The present embodiments relate to memory management in volume rendering. In GPU- or texture-based volume rendering, a volume dataset is represented as one or more texture objects. The voxel values of the dataset are mapped to colors by texture operations and composited into the frame buffer. For typical viewing parameters in rendering, a large number of voxels are invisible or not needed. For example, the voxels may be insignificant due to a transfer function, view frustum, occlusion, or masking. Such voxels are loaded into memory, requiring time and memory space.
In the simplest case, a whole volume is treated as a single 3D texture. However, a volume dataset may be much larger than the available graphics memory.

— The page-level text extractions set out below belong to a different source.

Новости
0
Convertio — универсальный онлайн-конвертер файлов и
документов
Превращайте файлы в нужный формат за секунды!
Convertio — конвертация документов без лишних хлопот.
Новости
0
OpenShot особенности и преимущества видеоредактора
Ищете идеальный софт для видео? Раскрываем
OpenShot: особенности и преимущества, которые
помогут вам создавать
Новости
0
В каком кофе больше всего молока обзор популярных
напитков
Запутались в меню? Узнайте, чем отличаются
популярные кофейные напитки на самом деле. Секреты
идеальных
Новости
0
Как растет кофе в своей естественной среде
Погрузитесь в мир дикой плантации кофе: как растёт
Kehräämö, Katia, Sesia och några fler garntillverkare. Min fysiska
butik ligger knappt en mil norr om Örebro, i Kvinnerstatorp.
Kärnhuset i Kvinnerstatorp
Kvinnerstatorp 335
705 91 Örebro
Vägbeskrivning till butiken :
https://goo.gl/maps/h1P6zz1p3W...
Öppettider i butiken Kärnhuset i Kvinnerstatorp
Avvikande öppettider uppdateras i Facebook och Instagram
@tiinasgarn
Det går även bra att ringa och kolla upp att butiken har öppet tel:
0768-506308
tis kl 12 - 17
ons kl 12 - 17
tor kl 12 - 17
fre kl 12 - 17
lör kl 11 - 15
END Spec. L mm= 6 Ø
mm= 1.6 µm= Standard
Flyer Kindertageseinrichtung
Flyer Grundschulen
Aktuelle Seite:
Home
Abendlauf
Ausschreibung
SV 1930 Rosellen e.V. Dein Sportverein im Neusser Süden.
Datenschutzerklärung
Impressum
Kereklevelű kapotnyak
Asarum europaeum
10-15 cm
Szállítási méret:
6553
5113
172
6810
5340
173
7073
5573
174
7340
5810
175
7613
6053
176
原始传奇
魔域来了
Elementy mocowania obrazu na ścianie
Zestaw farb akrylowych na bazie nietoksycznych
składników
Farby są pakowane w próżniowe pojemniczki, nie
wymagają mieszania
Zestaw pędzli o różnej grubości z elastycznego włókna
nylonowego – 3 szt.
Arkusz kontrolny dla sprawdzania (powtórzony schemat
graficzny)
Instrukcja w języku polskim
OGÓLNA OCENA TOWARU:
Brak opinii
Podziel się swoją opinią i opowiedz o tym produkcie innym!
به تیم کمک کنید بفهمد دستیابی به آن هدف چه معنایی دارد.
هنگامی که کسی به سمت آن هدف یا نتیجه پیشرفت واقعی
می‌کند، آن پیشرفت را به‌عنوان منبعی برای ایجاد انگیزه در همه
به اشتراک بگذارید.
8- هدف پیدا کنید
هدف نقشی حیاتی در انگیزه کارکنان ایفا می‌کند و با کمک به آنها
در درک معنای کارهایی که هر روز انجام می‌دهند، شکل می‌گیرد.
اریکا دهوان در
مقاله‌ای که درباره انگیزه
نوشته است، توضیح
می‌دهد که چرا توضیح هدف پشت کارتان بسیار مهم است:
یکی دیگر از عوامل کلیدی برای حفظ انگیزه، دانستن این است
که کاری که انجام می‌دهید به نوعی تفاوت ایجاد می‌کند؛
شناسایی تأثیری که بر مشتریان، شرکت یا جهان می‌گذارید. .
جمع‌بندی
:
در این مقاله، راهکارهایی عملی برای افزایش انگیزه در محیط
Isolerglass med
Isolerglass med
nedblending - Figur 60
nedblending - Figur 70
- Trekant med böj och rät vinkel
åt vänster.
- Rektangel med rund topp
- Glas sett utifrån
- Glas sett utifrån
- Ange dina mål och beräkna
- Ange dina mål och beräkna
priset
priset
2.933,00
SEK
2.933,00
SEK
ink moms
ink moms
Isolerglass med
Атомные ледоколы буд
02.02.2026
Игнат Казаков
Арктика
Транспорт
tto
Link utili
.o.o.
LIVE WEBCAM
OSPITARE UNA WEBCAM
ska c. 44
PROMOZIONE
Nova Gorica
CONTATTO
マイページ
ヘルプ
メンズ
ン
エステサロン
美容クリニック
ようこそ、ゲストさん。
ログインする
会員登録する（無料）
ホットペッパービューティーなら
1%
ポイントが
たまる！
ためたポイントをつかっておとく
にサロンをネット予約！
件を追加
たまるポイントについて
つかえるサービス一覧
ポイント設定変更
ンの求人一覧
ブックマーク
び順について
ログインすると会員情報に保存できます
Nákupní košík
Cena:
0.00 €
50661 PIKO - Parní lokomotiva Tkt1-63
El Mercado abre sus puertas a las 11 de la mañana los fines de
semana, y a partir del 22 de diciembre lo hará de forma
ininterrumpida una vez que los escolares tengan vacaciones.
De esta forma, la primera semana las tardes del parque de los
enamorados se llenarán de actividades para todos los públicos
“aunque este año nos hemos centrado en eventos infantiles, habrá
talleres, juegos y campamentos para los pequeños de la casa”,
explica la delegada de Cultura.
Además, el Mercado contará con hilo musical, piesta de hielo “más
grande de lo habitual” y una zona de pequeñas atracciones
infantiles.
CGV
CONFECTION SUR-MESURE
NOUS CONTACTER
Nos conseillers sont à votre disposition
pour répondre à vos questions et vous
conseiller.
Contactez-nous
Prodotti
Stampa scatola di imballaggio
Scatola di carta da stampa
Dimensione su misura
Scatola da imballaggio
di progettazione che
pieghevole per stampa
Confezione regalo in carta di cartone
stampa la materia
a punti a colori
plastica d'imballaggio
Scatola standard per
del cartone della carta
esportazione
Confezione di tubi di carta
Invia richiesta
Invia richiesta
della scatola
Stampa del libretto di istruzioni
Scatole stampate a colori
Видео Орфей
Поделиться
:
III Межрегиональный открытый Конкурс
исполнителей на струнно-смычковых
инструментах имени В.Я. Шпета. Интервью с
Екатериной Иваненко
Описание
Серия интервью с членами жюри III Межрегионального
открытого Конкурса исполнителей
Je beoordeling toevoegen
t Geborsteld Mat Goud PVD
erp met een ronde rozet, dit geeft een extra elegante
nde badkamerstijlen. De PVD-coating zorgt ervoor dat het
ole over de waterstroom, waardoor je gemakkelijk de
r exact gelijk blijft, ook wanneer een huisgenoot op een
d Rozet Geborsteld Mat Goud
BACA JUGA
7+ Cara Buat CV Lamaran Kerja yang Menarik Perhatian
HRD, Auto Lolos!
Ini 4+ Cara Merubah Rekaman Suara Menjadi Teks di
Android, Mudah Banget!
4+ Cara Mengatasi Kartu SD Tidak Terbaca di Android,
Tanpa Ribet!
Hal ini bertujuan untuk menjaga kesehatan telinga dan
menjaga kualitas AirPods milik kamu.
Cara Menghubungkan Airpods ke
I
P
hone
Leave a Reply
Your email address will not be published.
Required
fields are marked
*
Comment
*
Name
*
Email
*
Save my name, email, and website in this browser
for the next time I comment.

The dataset may be partitioned or bricked. The bricking technique partitions a volume into smaller sub-volumes, each referred to as a brick. Only bricks containing visible voxels are loaded into graphics memory. Bricking may avoid some undesired memory transfers and allow visualization of datasets larger than texture memory.
During a volume visualization session, users usually modify viewing parameters to inspect different aspects of a dataset or imaged region. The bricks associated with visible voxels may change accordingly. Such changes may result in unneeded bricks being stored in the texture memory. Additional bricks may need to be transferred into memory, but sufficient memory space may be unavailable without overwriting needed cached bricks or storage in a less optimum memory. Transfer of bricks due to rendering changes may operate inefficiently, especially when the overall dataset is bigger than the texture memory capacity.
A driver controls storage of the bricks. Standard graphics APIs, such OpenGL, request needed data from a driver. A rendering application does not control where texture objects are stored. For example, in case of an out-of-memory condition, the driver for a graphics card may choose to swap some textures to system memory to satisfy new texture memory requests. The swapping may result in rendering delays.